■ Consigne:
Dans le texte à lire, à quel organisme est-il souvent fait appel pour maîtriser la trésorerie et reculer les échéances ?

■ Texte à lire:
--- --- ---

D'accord avec toi si tu dis que c'est "du cinoche", de l'agitation-politique.


Dans tous les dossiers "un peu importants" que j'ai eu à traiter dans le passé, concernant des "redressements d'entreprise", effectivement les autorités locales sont présentes (du maire au
sous-préfet).


Mais souvent pour s'informer plus que pour "participer". Il faut dire aussi que souvent je fais appel au CIRI pour maîtriser la trésorerie et reculer les échéances : C'est normal, puisque
les dettes sociales et fiscales sont super-prévilégiées et peuvent casser les reins à n'importe qui quand elles sont mis en recouvrement forcé.


Mais ce n'est pas le cas de PSA, qui a un problème, à venir, à venir seulement, de trésorerie qui a été anticipé.


 


Alors que les pouvoirs publics s'inquiètent (les recettes locales et nationales que perdent les "préleveurs-obligatoires" dans un avenir pas si lointain que ça, auront des répecursion sur
l'environnement fiscal, bien sûr !), je comprends : Il faut aussi de la lisibilité.


Mais que la solution vienne des cabinets ministériels et non pas des bureaux d'ingénieurs ou directement des ateliers, là, ça m'en a bouché un coin, comme le laissait supposer le ton de ton post
!


C'est tout ce que je voulais dire...

--- --- ---

■ Extraits de données:
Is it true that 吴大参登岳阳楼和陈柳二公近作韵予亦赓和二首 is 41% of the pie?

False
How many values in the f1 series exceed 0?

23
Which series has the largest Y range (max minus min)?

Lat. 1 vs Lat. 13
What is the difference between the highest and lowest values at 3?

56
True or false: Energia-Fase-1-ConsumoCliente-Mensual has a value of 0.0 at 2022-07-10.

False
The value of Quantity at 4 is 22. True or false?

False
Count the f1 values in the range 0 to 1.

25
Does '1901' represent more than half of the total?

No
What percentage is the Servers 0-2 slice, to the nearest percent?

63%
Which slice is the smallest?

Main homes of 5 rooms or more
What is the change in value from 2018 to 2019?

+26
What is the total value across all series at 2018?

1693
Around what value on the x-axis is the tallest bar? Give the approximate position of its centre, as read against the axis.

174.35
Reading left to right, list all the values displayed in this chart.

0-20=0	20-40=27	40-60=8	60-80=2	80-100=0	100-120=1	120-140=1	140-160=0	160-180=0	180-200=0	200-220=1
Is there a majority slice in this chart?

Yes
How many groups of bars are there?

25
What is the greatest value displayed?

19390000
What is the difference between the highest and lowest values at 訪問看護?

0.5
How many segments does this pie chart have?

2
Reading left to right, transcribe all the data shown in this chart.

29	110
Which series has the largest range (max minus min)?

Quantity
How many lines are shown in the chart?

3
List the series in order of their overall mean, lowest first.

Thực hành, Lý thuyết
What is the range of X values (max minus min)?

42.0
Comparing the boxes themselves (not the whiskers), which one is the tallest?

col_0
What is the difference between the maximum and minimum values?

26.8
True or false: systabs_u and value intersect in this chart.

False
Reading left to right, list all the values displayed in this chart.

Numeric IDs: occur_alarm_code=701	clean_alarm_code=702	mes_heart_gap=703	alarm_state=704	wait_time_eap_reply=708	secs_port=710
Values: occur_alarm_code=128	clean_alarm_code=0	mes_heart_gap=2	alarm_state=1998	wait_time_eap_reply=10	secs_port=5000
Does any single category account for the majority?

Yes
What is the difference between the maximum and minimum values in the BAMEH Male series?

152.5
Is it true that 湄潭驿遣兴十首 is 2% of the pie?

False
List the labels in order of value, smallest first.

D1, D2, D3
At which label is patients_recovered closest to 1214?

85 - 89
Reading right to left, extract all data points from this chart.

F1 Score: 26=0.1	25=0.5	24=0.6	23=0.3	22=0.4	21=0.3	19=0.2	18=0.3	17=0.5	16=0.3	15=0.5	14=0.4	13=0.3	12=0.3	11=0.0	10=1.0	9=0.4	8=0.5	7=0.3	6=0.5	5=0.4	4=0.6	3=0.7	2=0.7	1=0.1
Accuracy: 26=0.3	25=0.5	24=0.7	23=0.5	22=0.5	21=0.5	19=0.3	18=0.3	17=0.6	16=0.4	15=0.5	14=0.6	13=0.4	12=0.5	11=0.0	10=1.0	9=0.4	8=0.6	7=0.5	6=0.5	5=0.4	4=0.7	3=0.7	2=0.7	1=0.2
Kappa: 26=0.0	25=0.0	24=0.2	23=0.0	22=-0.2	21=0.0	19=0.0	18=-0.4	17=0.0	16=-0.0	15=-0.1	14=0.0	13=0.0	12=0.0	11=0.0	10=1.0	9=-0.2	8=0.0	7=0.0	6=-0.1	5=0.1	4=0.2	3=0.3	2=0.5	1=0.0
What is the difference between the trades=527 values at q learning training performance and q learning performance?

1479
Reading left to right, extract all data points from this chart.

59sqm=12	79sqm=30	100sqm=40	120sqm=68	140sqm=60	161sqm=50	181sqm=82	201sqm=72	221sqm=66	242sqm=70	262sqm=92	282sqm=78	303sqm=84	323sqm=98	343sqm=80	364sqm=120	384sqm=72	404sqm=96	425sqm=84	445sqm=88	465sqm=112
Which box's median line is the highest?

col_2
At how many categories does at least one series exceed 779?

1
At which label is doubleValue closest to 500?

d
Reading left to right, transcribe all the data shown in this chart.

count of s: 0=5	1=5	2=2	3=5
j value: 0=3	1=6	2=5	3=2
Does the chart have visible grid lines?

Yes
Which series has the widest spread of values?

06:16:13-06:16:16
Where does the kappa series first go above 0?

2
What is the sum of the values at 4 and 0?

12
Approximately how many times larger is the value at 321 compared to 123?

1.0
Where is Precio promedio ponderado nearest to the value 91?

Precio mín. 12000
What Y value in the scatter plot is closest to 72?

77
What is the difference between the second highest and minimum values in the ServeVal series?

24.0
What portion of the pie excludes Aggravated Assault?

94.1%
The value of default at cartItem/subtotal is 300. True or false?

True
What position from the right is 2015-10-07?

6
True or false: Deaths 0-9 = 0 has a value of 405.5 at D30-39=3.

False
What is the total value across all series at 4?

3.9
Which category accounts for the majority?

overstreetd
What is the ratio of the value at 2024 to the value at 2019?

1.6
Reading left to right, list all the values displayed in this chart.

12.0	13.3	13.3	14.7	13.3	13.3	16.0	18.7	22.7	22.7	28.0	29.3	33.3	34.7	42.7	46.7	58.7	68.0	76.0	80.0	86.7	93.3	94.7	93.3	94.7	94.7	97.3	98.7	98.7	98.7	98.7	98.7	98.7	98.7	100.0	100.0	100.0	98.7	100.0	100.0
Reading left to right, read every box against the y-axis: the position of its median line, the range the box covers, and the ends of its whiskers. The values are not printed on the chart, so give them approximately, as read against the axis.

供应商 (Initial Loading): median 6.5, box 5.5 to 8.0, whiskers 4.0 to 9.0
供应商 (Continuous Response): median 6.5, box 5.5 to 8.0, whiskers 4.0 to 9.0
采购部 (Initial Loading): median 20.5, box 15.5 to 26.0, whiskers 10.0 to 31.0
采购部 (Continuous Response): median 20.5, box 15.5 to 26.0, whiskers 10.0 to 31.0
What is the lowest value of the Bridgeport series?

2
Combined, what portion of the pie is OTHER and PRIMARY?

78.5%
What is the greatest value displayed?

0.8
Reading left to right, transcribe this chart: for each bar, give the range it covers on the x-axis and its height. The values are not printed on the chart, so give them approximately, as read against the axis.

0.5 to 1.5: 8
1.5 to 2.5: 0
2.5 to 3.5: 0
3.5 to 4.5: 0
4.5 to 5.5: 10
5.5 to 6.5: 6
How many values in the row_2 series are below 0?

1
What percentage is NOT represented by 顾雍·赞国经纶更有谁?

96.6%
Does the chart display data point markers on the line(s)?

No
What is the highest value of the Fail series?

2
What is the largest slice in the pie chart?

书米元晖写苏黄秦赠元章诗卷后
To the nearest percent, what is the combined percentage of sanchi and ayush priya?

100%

--- --- ---

■ Réponse attendue:
Au CIRI.